Mild Exercise Suppresses Exacerbation of Dermatitis in NC/Nga Mice: Correlation with b-endorphin Levels
- *Corresponding Author:
- Keiichi Hiramoto, Ph.D
Department of Pharmaceutical Science
Suzuka University of Medical Science
Suzuka, Mie 513-8670, Japan
E mail: [email protected] or [email protected]
Received date: June 25, 2013; Accepted date: July 18, 2013; Published date: July 24, 2013
Citation: Hiramoto K, Sato EF, Kobayashi H, Yokoyama S, Ooi K (2013) Mild Exercise Suppresses Exacerbation of Dermatitis in NC/Nga Mice: Correlation with b-endorphin Levels. J Clin Exp Dermatol Res 4:180. doi: 10.4172/2155-9554.1000180
Copyright: © 2013 Hiramoto K, et al. This is an open-access article distributed under the terms of the Creative Commons Attribution License, which permits unrestricted use, distribution, and reproduction in any medium, provided the original author and source are credited.

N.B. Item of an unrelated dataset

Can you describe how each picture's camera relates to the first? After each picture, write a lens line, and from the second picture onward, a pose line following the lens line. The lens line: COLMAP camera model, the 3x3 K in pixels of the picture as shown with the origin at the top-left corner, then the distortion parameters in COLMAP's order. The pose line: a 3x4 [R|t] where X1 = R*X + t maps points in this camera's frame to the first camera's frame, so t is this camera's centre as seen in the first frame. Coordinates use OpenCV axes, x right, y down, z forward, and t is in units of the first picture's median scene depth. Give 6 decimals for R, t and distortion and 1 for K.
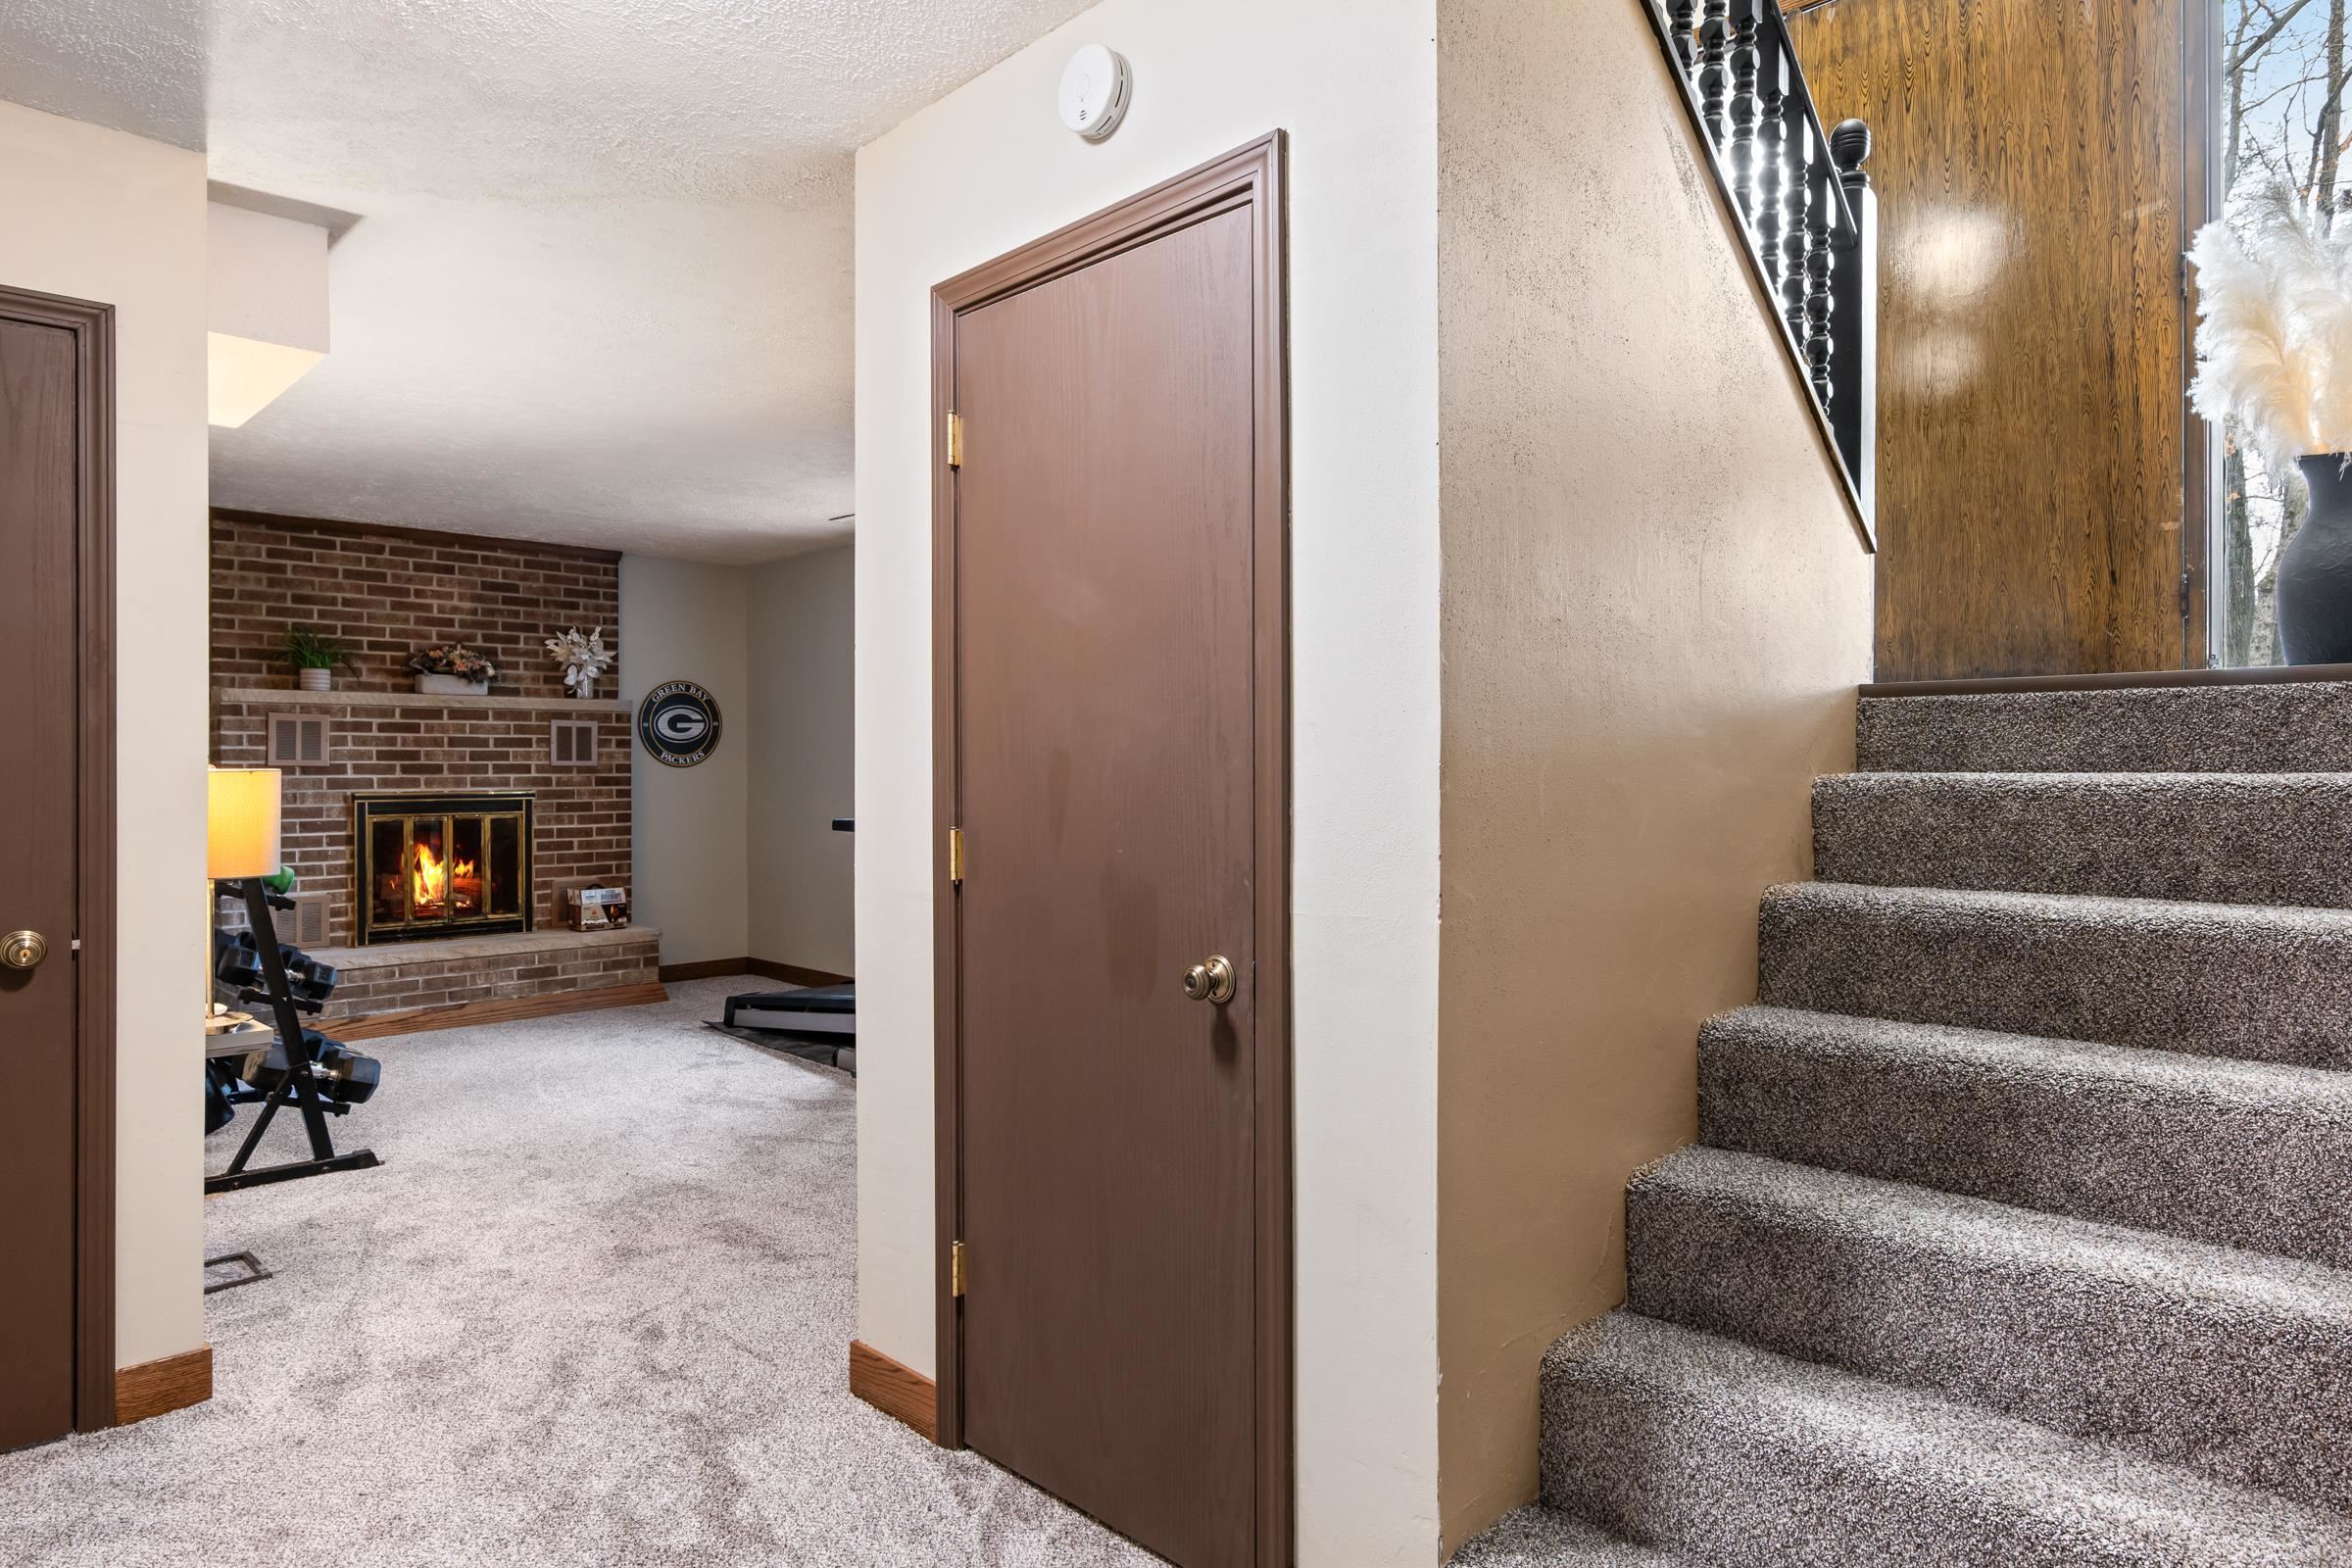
lens RADIAL K [[1381.5, 0, 1173.1], [0, 1381.5, 770.1], [0, 0, 1]] dist [0.000735, 0.000894]
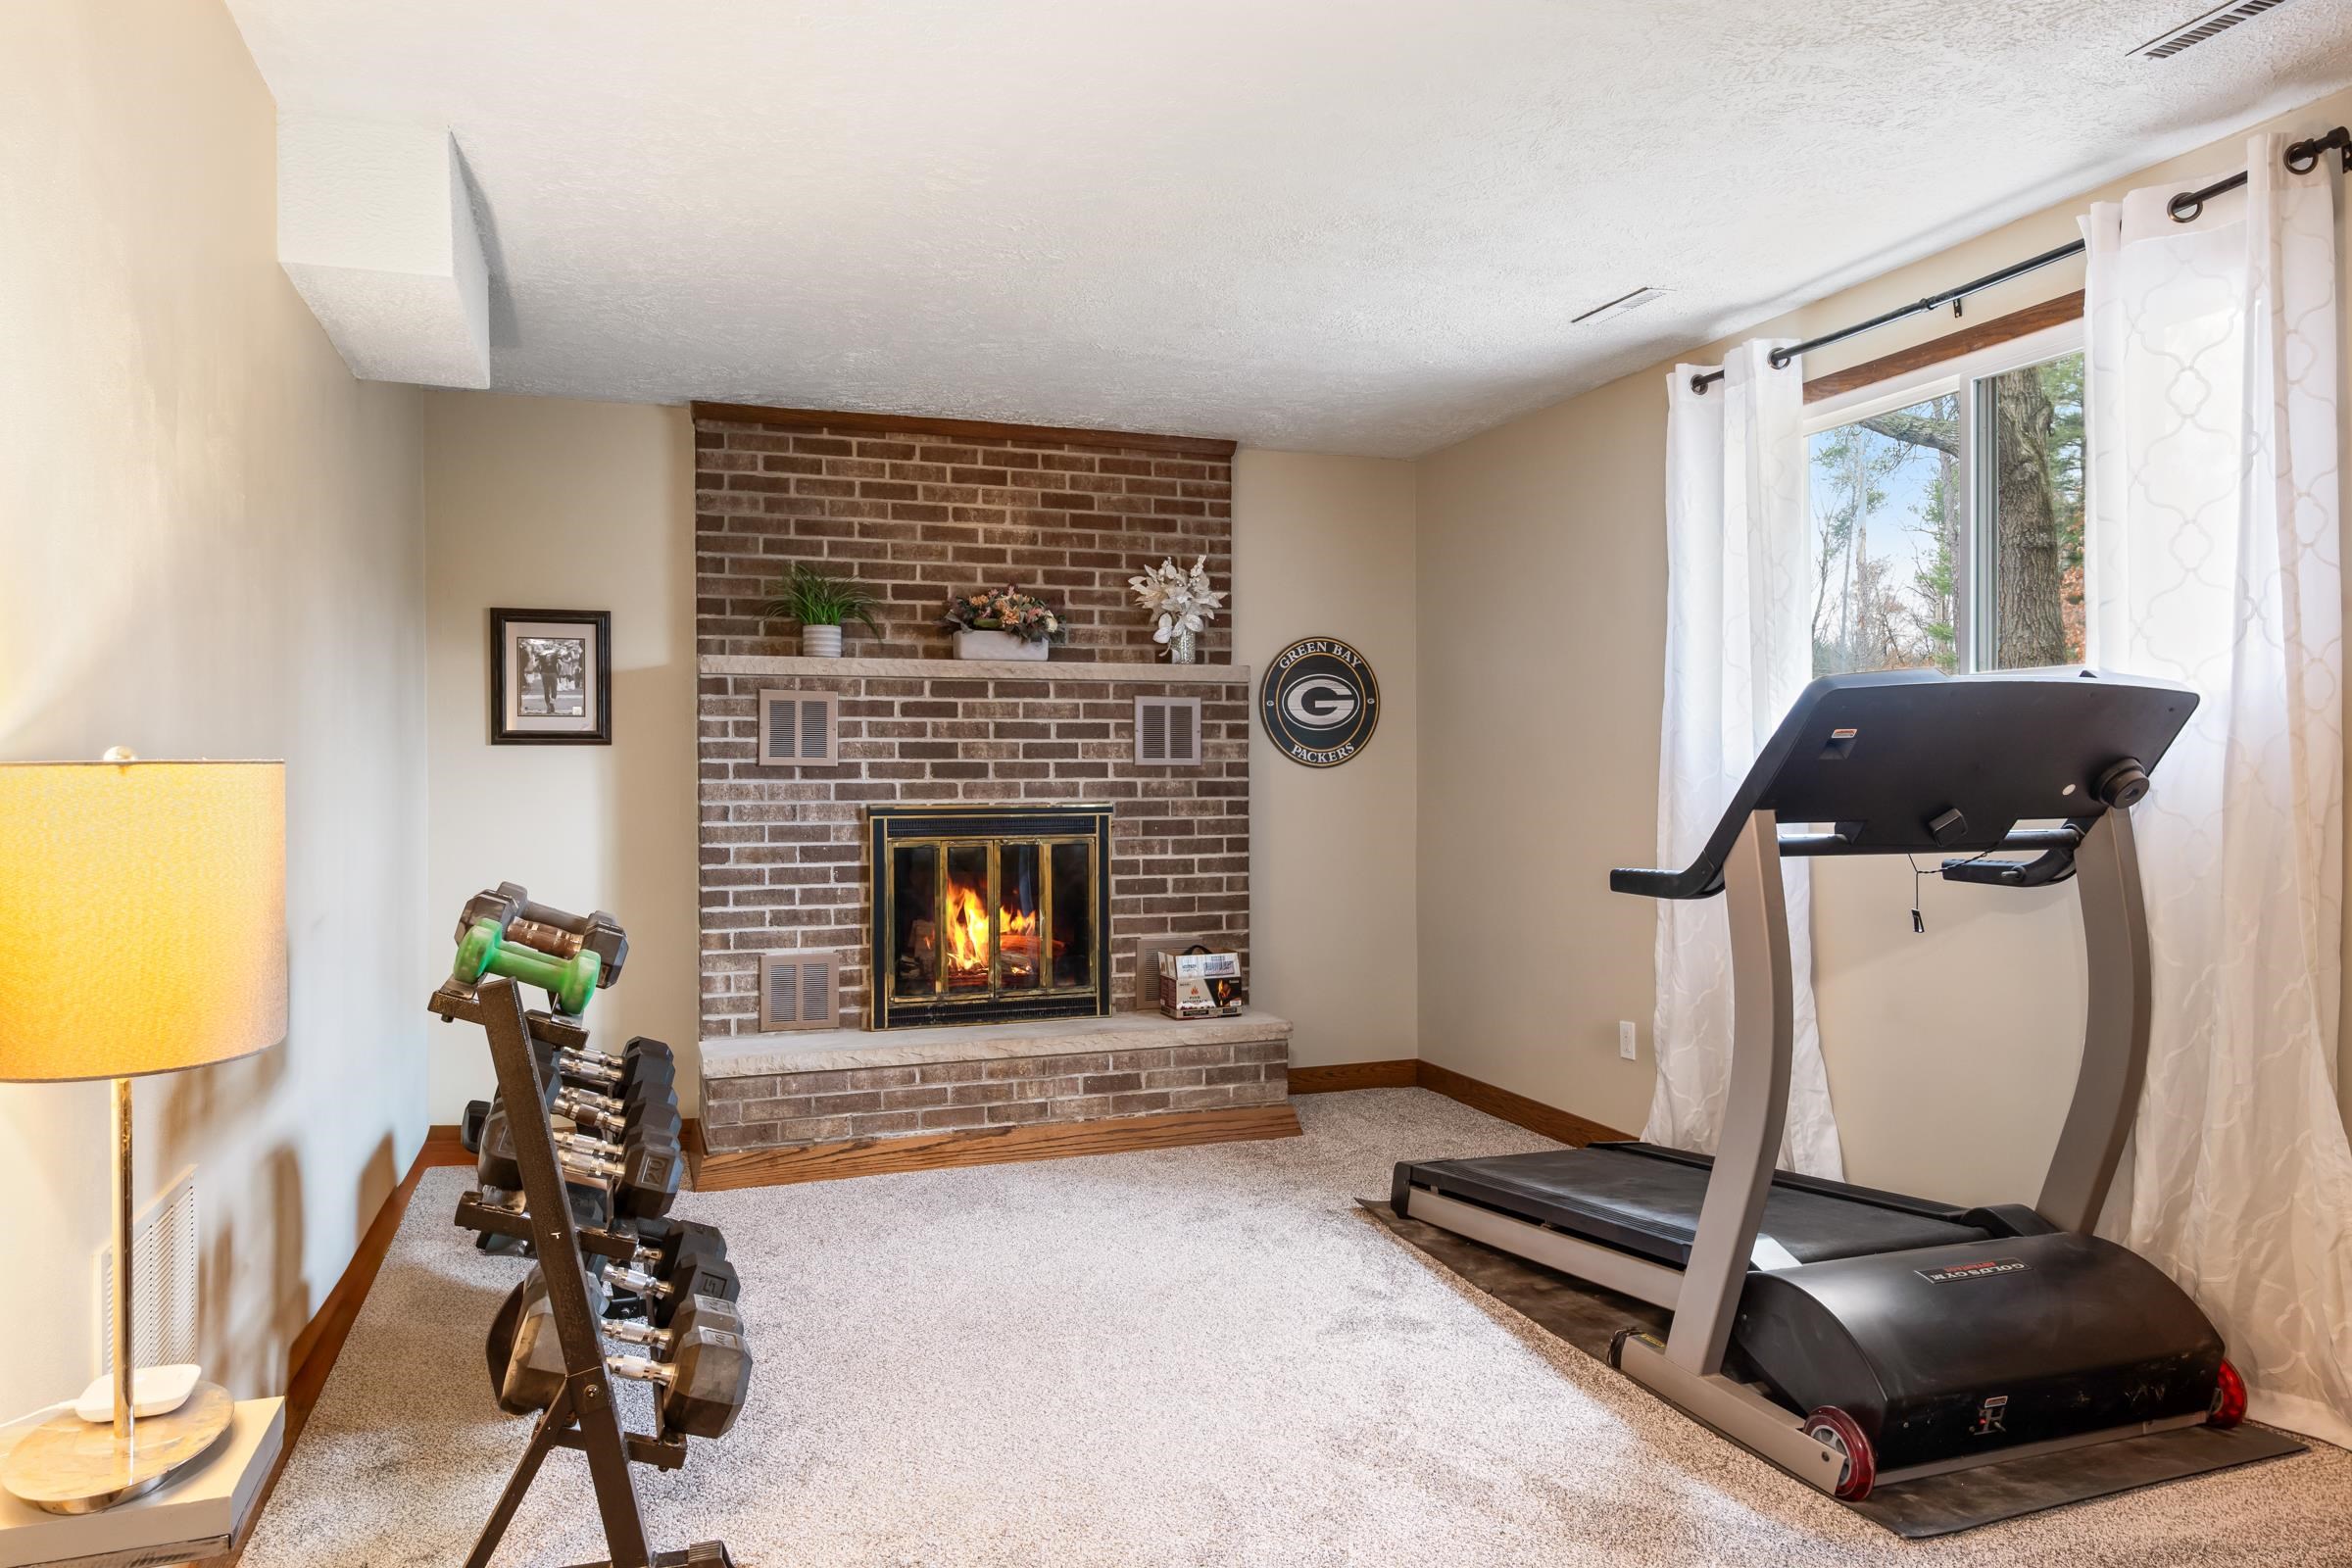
lens RADIAL K [[1563.7, 0, 1176.0], [0, 1563.7, 784.0], [0, 0, 1]] dist [0.000262, 0.000167]
pose [[0.907368, 0.001684, -0.420335, -0.121288], [0.000679, 0.999985, 0.005470, 0.001775], [0.420338, -0.005248, 0.907353, 0.338917]]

Atopic dermatitis (AD) is known to be effected by mild or strong stress. However, the mechanism underlying this phenomenon is unclear. This study analyzed the mechanism(s) responsible for the influence of different levels of stress on AD. Specific pathogen-free (SPF) and conventional NC/Nga mice were used for the studies. Conventional mice, but not SPF mice, spontaneously develop dermal symptoms similar to that of patients with AD. Two types of stress, mild (20 m/min for 60 min) or strong (25 m/min for 90 min) exercise were applied using a treadmill four times per day. The symptoms of the conventional group were strongly exacerbated by strong exercise but ameliorated by mild exercise. The plasma concentration of β-endorphin was increased by mild exercise. The transepidermal water loss of strong exercise in the conventional mice was higher than that of the no-exercise conventional mouse group. The levels of collagen IV in conventional group were unchanged by mild exercise, but decreased by strong exercise. The level of matrix metalloproteinase-9 was suppressed by mild exercise in the conventional groups, and elevated further by strong exercise. In addition, the expression of the μ-opioid receptor was increased on the mast cell surface of the conventional mice that were subjected to mild exercise. These observations suggest that exercise-induced stress significantly affects the symptoms of AD concomitant with the levels of β-endorphin. This hormone might control the collagen IV degradation from mast cells, and thus affect the barrier function of the skin.